*Work instruction*
Could you retype the text of every item below, character for character, and leave the pictures out of your answer?

══ Supplied entries ══

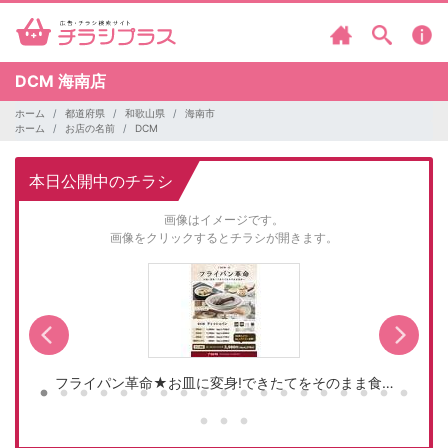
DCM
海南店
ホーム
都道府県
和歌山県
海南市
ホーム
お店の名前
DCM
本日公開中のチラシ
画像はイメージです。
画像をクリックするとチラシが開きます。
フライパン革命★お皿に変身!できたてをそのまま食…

═══

*Answer*
DCM
海南店
ホーム
都道府県
和歌山県
海南市
ホーム
お店の名前
DCM
本日公開中のチラシ
画像はイメージです。
画像をクリックするとチラシが開きます。
フライパン革命★お皿に変身!できたてをそのまま食…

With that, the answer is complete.